OAK RIDGE, Tenn. – A longstanding cleanup goal is now within view at the East Tennessee Technology Park (ETTP). Advances by the Oak Ridge Office of Environmental Management (OREM) are transforming the former Manhattan Project and Cold War uranium enrichment complex into a private-sector industrial park to benefit the community.

   OREM and its contractor URS | CH2M Oak Ridge (UCOR) are working together to remove old, contaminated structures, clean the soil and water, and enable the transfer of land and infrastructure for reuse and development. Through these efforts, the goal to complete major cleanup at ETTP by 2020 is becoming a reality.  

   “It’s very exciting to witness our vision being realized at ETTP,” OREM Manager Jay Mullis said. “Getting here required an incredible amount of planning and hard work from our employees. While we are still working toward our ultimate goal for the site, our progress is already visible, and it is enhancing safety and creating new economic opportunities for the region.”

UniTech Services Group funded the refurbishment of the East Tennessee Technology Park’s barge area to receive and transport shipments using local river systems, adding to the site’s robust offerings and infrastructure.
UniTech Services Group funded the refurbishment of the East Tennessee Technology Park’s barge area to receive and transport shipments using local river systems, adding to the site’s robust offerings and infrastructure.

   So far, Oak Ridge’s cleanup program has torn down more than 400 facilities that once supported 40 years of uranium enrichment activities, and the list of demolished facilities grows almost monthly. By 2020, workers will have taken down more than 500 facilities with a footprint spanning 113 football fields. 

   Oak Ridge became the first site in the world to successfully remove all of its massive gaseous diffusion buildings. The land these buildings occupied is now available for major industrial development and historic preservation. So far, more than 1,000 acres have been transferred and an additional 800 acres are ready for transfer. 

   OREM has also transferred 14 buildings, emergency services, rail lines, and most of the domestic water supply and sanitary sewer infrastructure, and it completed modifications to most electrical infrastructure, allowing it to be transferred.
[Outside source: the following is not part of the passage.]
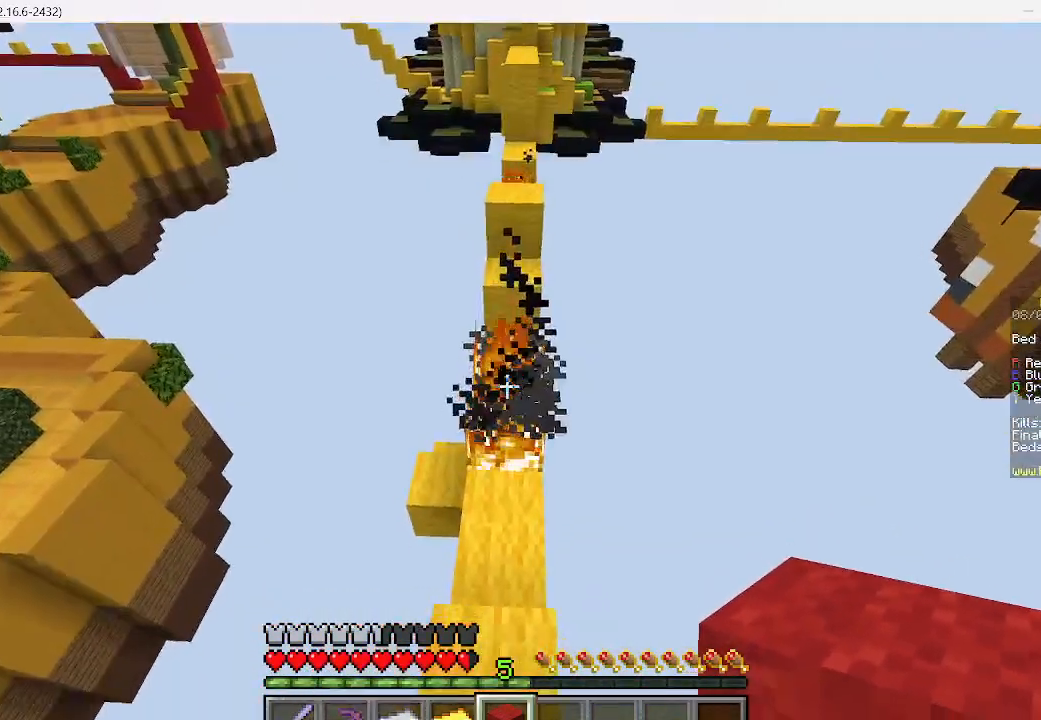
{"keys": [], "mouse": [], "events": []}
   Visitors who return to the site are amazed at the transformation. Through these changes, companies are seeing significant signs of potential at the site, and they are investing in its future. 

   LeMond Composites recently located in the area with plans to begin carbon fiber production this year. Locally-owned MCLinc is renewing its commitment with the construction of a new 30,000-square-foot laboratory facility. UniTech Services Group funded the refurbishment of ETTP’s barge area to receive and transport shipments using local river systems, adding to the site’s existing offerings and infrastructure. 
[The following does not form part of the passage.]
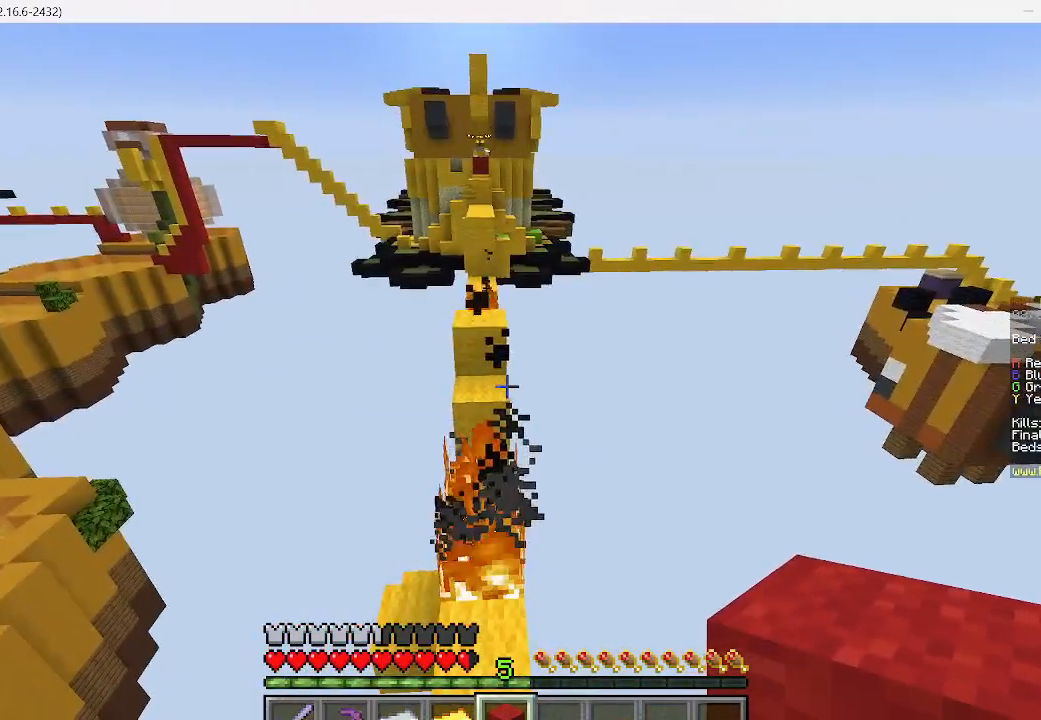
{"keys": ["w"], "mouse": [], "events": [[445, "w", "down"]]}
Workers will soon complete the removal of approximately 30,000 feet of tie lines, the pipes that once transported enriched uranium between the East Tennessee Technology Park’s facilities.
Workers will soon complete the removal of approximately 30,000 feet of tie lines, the pipes that once transported enriched uranium between the East Tennessee Technology Park’s facilities.
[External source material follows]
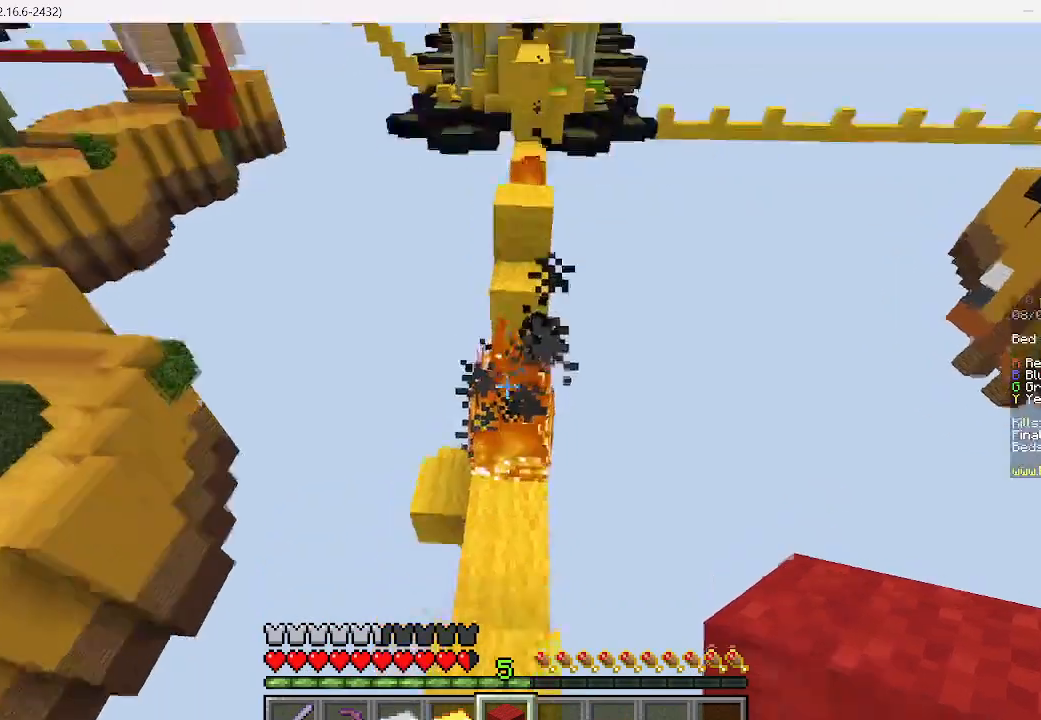
{"keys": ["w"], "mouse": ["left"], "events": [[311, "mouse_left", "down"]]}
   This year, the stage is set for even more. OREM is scheduled to finish demolition of many of ETTP’s remaining structures, including buildings that once supported uranium enrichment operations (Poplar Creek Facilities), a waste incinerator facility (Toxic Substances Control Act Incinerator), and former water treatment facilities (Central Neutralization Facility). The program will also complete the removal of approximately 30,000 feet of tie lines, the pipes that once transported enriched uranium between the site’s facilities.  

   OREM is also beginning construction on the K-25 History Center early this year adjacent to the slab of the former K-25 building, which is now part of the Manhattan Project National Historical Park. This project fulfills one of the program’s major historic preservation commitments, and it creates a national attraction to share the site’s Manhattan Project and Cold War achievements with visitors.

   The cleanup program will continue to build on 2017’s progress this year and maintain its path toward completing major cleanup in 2020.